Seit Dezember 2023 gibt es nun das Projekt „Geschlechtersensible Prävention“ im Fachbereich Gesundheitsförderung / Gesundheitsplanung im Gesundheitsamt der Stadt Nürnberg. Dabei sollen die individuellen Bedürfnissen der einzelnen Geschlechter unter die Lupe genommen werden. Darum ging es auch bei der Gesundheitspolitischen Veranstaltung am 29.01.25 im Südpunkt Nürnberg.
Das Geschlecht eines Menschen spielt sowohl in Hinblick auf die individuelle Gesundheit als auch auf die Wahrnehmung in unserer Gesellschaft eine große Rolle. Dazu gehören neben den genetisch bedingten, körperlichen Faktoren, die eigene Identität mit dem Geschlecht, die Anerkennung des Umfelds auch die geschlechtsspezifische Versorgung und entsprechende Angebote der Prävention und Gesundheitsförderung. In den letzten Jahren wurde vermehrt die Wichtigkeit einer geschlechtersensiblen Betrachtung erkannt. Neben der Betrachtung von Personen, die sich aufgrund ihrer körperlichen Präposition eindeutig als männlich oder weiblich bezeichnen lassen, zählen dazu auch intergeschlechtliche Personen, deren körperliche Geschlechtsmerkmale nicht eindeutig zuzuordnen sind.
Auch in der Politik nahm das Thema Fahrt auf. In den letzten Jahren wurden einige wichtige Entscheidungen und Änderungen getroffen. Am 22.05.2021 trat beispielsweise das Verbot von Genitalangleichungen bei nicht einwilligungsfähigen intersexuellen Kindern in Kraft. Es wird davon ausgegangen, dass in Deutschland bis zu 3,8% der Kinder mit einer„Varianten der Geschlechtsentwicklung“ (also einem Geschlecht, welches nicht eindeutig dem männlichen oder weiblichen Geschlecht zugeordnet werden kann) auf die Welt kommen. Die Formulierung „bis zu“ wird deshalb verwendet, da dies nur Schätzdaten sind. In Deutschland gibt es aktuell nur Annäherungswerte dazu (Pöge K, et al., 2020).

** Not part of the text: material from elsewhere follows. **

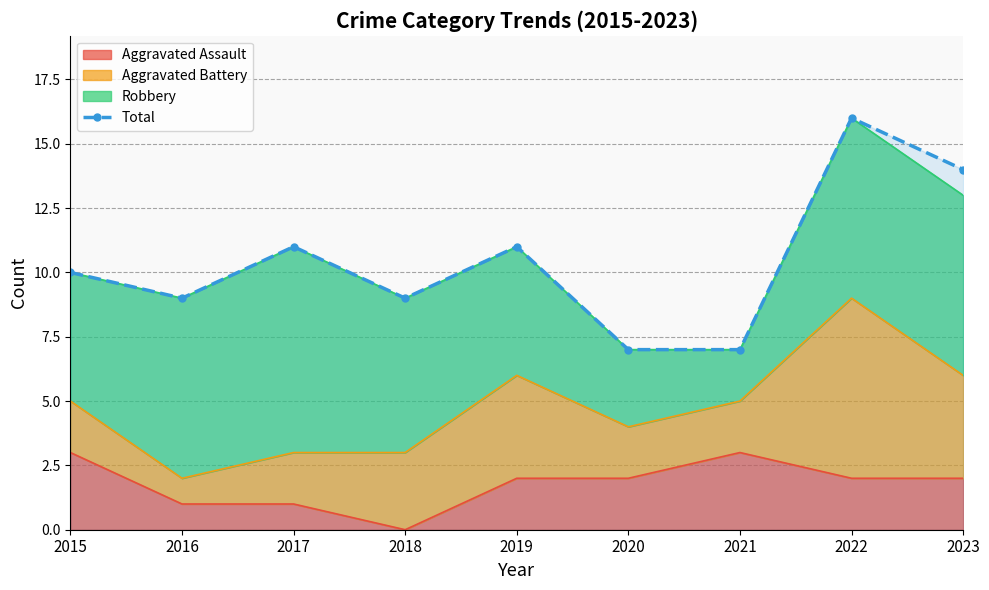

Which label corresponds to the largest value in the chart?

2022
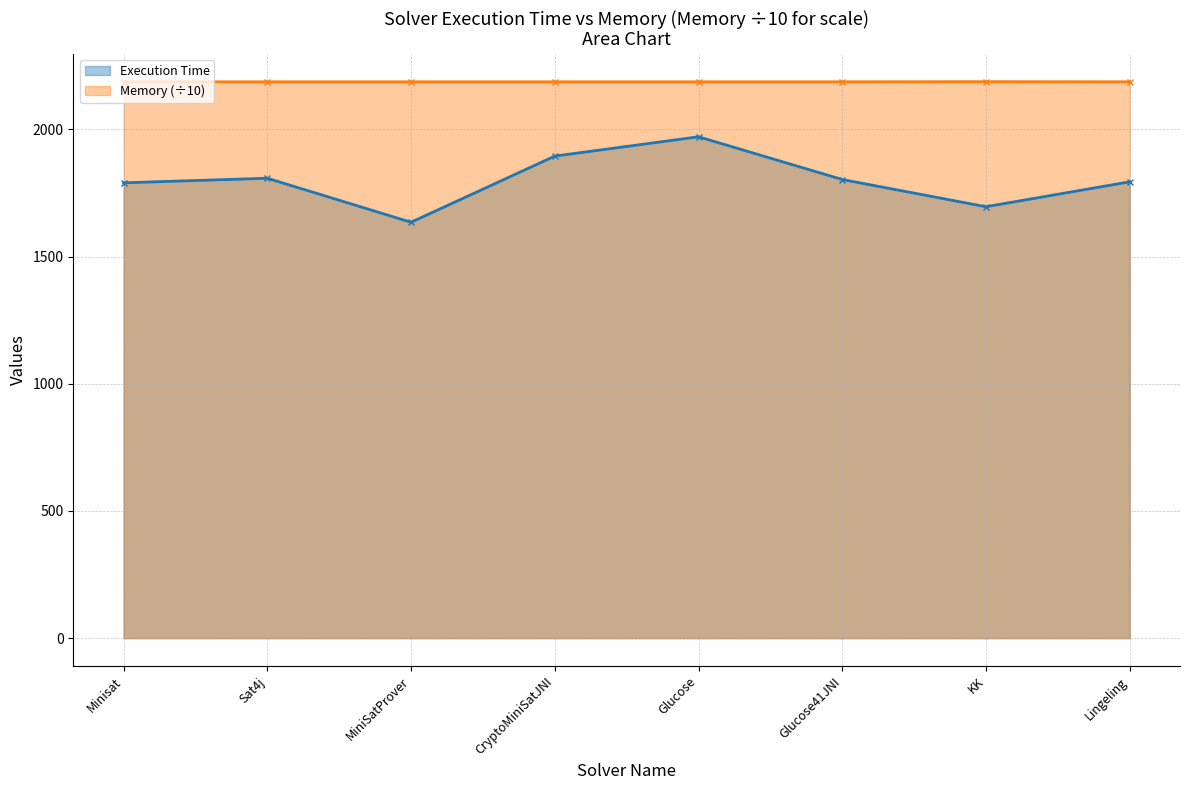

What are all the series names shown in the legend?

Execution Time, Memory (÷10)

Im Rahmen einer Gesundheitspolitischen Veranstaltung am Mittwoch, den 29. Januar 2025, veranstaltet durch das Gesunde Städte-Netzwerk und das Gesundheitsamt Nürnberg, wurde beleuchtet welche Chancen eine geschlechterorientierte Betrachtung in Prävention, Gesundheitsförderung und Versorgung mit sich bringen. Über 60 Expertinnen und Experten aus dem Sozial- und Gesundheitssektor kamen dafür im Südpunkt Nürnberg zusammen.
Maria Bernhart und Romeo Bissuti vom Institut für Frauen – und Männergesundheit in Wien berichteten über den Aufbau des Instituts sowie deren Angebote für Jungen und Männer sowie Mädchen und Frauen. Lucie Veith, Mitgründerin und jahrelange Vorsitzende des Bundesverbands Intergeschlechtliche Menschen e.V. ergänzte mit einem Vortrag über Intergeschlechtlichkeit & Gesundheit, in welchem Lucie Veith das Thema, aber auch die Situation von intergeschlechtlichen Menschen sowie mögliche Anlaufstellen in Deutschland aufzeigte. Lucie Veith selbst trug dazu bei das Konzept der Peer-Beratungsstellen für Inter*personen zu entwickeln sowie eine Ausbildung dafür zu konzeptionieren.
Um gezielter zu den Themen ins Gespräch zu kommen, Erfahrungen auszutauschen und zu diskutieren, gab es drei Workshops:
- „Mädchengesundheit in Nürnberg stärken"
- „Jungen- und Männergesundheit in Nürnberg fördern“
- „Inter*-Gesundheit sichtbar machen“
Abgerundet wurde die Veranstaltung mit einem Podiumsgespräch, innerhalb dessen die Sichtweisen aus Versorgung, Arbeitgeber, Bevölkerung und Politik diskutiert und gesammelt wurden. Die Veranstaltung zeigte wie viel Potential in einer geschlechtersensiblen Sichtweise steckt und wie viel mehr Aufmerksamkeit gerade dem Thema Intergeschlechtlichkeit geschenkt werden sollte.
Im Anschluss an die Veranstaltung fand das erste Netzwerktreffen im Rahmen des Projekts „Geschlechtersensible Prävention“ statt. Das Projekt wird durch die Techniker Krankenkasse gefördert und findet in enger Kooperation von Gesundheitsamt Nürnberg und pro familia Nürnberg e.V. statt. Erstmals kamen dazu Fachkräfte aus der Metropolregion zusammen, um sich zum Thema Intergeschlechtlichlichkeit zu vernetzen.